Tech platforms for the social good

“Business leaders should think about the broader social impact of their products and platforms,” says Luca. In his years at HBS, Luca has focused his research on, among other things, ways to tackle discrimination in online platforms, coming up with a series of recommendations for Airbnb; helping to improve the design of quality disclosure initiatives; and analyzing the effect of the pandemic on small businesses.

What we wanted to do was zoom out and say: How cost effective are these interventions as a whole?

Chatting with Facebook’s Wernerfelt near the beginning of the pandemic, Luca learned that hundreds of public health organizations were using the platform to conduct various COVID-19 information campaigns.

That conversation planted the seeds for the study. “What we wanted to do was zoom out and say: How cost effective are these interventions as a whole?” Luca says.

The power of experiments…and plenty of data 

The team spent months painstakingly compiling data from Facebook, looking to create as complete a picture of the interventions being run as possible. “Being able to analyze hundreds of experiments gave us a more complete view of the impact of this type of intervention,” says Luca. Rather than looking at any one intervention, the researchers could see the average effect of all of the interventions public health organizations were running on the platform.

Using online platforms proved to be cost-effective. The authors estimate that every $5.68 spent on ads yielded an additional COVID vaccination. That price is far below Ohio’s well-publicized Vax-a-Million lottery campaign, where per-person costs were $68, and it’s lower than the $88 to $380 cost per person for flu vaccination campaigns in the US. 

Along the way, the team also provided takeaways to Facebook. They helped to encourage the company to take a deeper look at its social impact, in ways that go beyond the company’s typical approach to experimentation. And, they demonstrated the value for companies to conduct their own meta-analyses, learning across the many experiments that are now run within the tech sector. 

Tool could be used more broadly

The results are important for health agencies as well, in that they show online platforms provide another tool for public health officials and nonprofit leaders to use in their messaging campaigns.

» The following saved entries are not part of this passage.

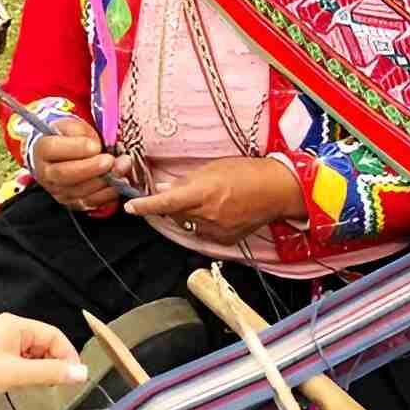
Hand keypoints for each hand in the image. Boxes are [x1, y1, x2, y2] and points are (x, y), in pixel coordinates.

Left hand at [0, 314, 86, 409]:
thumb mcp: (13, 374)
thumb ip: (49, 373)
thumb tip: (82, 373)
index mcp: (15, 325)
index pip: (54, 335)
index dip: (68, 356)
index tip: (75, 380)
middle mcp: (9, 331)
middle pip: (45, 345)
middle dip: (54, 364)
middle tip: (57, 388)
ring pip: (32, 356)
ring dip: (40, 372)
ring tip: (40, 390)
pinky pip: (18, 365)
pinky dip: (26, 376)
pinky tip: (23, 389)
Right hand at [32, 117, 132, 212]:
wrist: (65, 155)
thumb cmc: (69, 137)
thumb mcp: (73, 126)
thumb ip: (82, 133)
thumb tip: (96, 148)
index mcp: (42, 150)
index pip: (52, 150)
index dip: (75, 148)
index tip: (95, 146)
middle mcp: (46, 174)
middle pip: (64, 174)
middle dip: (91, 168)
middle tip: (110, 161)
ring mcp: (58, 191)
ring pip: (79, 191)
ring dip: (104, 181)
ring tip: (121, 168)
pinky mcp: (73, 203)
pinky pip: (91, 202)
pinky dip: (108, 194)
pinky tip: (119, 182)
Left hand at [124, 157, 305, 244]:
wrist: (278, 191)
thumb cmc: (247, 172)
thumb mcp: (213, 168)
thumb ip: (186, 182)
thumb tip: (164, 189)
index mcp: (203, 193)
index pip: (165, 203)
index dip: (145, 206)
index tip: (131, 207)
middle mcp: (207, 215)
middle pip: (174, 214)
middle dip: (173, 205)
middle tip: (188, 192)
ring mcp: (216, 230)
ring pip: (188, 224)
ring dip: (190, 214)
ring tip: (211, 200)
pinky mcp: (224, 241)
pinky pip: (203, 233)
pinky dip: (204, 224)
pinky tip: (220, 212)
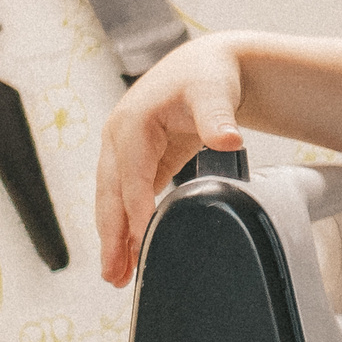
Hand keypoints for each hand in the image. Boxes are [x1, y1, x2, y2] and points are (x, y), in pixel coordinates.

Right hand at [94, 34, 247, 287]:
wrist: (207, 64)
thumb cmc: (209, 75)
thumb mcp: (213, 92)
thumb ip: (218, 117)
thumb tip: (230, 138)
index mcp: (131, 123)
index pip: (131, 176)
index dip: (136, 210)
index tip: (141, 242)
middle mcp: (119, 138)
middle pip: (111, 194)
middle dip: (111, 235)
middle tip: (114, 275)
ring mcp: (124, 150)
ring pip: (114, 200)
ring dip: (114, 238)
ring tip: (117, 277)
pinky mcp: (137, 160)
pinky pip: (129, 197)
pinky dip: (128, 224)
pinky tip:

“Social media can be a cost-effective way to reach people with new information,” Luca says.

Luca, who co-leads the Platform Lab at Harvard Business School, is continuing his collaboration with Athey, who directs the Golub Capital Social Impact Lab at Stanford, and Wernerfelt, who is leaving Meta to start a job as an assistant professor at Northwestern University this summer. The team plans to continue exploring ways to leverage social media to have a positive social impact.